Source extract =
+-------+

≡ Menu

Surviving book editing with Pomodoro

You've heard the expression "working my fingers to the bone". When I'm working with clients on book projects, I sure do feel like that adage in action. Right now, I'm coaching a team of authors through a major revision of their first book on a production schedule. Meaning lots of hours logged at the computer.

This is a problem for someone like me with repetitive stress injury. Looking at about loads of hours of keyboard work for this project, I decided to try a new technique to reduce my chances of tweaking my arms and getting sidelined. In addition to scheduling weekly sessions with my awesome physical therapist, Vinny Marra, I adopted a new work flow, using the Pomodoro Technique.

Pomodoro means tomato in Italian, but in this case, it's a management technique created by Francesco Cirillo (he used a tomato-shaped kitchen timer) and adopted by a lot of software developers I know, who also log hours keying. We use it to force ourselves into frequent breaks that enable us to avoid overuse injury.

+-------+

Task requirements =
• a. Copy the Pomodoro text word for word, everything from "Pomodoro means tomato" down to "avoid overuse injury.".
• b. Write what follows the last sentence of the post on surviving book editing with Pomodoro.

+-------+

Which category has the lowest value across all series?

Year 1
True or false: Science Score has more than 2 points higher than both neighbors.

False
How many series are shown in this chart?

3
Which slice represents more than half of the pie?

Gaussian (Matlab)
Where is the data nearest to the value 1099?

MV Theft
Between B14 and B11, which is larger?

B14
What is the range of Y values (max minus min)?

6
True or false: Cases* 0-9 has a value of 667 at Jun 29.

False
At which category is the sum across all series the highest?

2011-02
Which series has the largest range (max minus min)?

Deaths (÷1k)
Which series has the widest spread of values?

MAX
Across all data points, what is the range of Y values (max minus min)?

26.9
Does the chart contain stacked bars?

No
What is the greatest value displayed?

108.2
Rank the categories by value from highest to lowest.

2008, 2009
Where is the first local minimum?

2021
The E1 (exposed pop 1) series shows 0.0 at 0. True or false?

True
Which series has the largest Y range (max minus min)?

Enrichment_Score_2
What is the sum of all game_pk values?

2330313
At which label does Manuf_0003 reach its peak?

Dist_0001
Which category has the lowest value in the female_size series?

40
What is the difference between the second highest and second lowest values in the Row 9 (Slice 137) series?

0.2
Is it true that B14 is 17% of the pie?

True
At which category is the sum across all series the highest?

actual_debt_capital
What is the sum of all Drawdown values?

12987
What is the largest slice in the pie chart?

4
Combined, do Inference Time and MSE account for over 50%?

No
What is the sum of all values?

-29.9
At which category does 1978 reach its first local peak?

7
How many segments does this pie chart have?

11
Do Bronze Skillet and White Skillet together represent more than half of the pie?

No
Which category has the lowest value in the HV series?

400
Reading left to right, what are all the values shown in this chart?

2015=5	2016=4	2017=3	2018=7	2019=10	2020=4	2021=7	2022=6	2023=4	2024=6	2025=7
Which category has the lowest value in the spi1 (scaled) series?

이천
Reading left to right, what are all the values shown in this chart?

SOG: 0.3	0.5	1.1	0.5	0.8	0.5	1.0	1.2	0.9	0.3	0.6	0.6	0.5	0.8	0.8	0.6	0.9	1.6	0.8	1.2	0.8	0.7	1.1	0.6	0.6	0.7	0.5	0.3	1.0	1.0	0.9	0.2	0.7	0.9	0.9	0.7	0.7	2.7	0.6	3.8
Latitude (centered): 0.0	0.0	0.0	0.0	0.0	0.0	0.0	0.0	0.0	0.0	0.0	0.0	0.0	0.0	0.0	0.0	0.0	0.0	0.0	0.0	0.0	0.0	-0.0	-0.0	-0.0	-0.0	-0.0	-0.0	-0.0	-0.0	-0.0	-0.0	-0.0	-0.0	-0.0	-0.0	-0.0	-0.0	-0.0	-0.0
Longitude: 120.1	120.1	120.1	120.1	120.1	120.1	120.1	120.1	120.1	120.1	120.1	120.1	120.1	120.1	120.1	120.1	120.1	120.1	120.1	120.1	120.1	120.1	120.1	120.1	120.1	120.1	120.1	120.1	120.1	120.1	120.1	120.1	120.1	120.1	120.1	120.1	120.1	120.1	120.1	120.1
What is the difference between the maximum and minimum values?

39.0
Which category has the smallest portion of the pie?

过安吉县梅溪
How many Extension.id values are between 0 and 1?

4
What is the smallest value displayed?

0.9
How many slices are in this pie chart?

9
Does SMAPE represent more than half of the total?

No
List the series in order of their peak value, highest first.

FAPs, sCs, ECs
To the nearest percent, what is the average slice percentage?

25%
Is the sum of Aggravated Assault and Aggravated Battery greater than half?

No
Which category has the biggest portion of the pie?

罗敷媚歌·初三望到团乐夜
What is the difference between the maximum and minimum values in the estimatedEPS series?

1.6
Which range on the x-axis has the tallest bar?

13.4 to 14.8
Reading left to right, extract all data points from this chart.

+-------+

Results of the tasks =
• a.
Pomodoro means tomato in Italian, but in this case, it's a management technique created by Francesco Cirillo (he used a tomato-shaped kitchen timer) and adopted by a lot of software developers I know, who also log hours keying. We use it to force ourselves into frequent breaks that enable us to avoid overuse injury.

• b.
Here's how I'm doing it:

  1. Set my timer (I've been using my phone) for 25 minutes
  2. Work till the timer goes off, finishing the sentence or paragraph I'm working on
  3. Save my work
  4. Set my timer for 5 minutes
  5. Walk around and do some shoulder, arm and hand stretches to loosen up and get the blood flowing
  6. Drink a glass of water
  7. Repeat

After 8 pomodori I have tomato sauce. After 4 hours of work, I snuggle up with my Bucky body wrap for about 15 minutes to rest and reset before going on to another project.

The technique's working. I'm not paralyzed or in pain after a long session on the keys and I'm super-focused on the task at hand (har har). I'm about half-way into the project and I think I'm going to survive!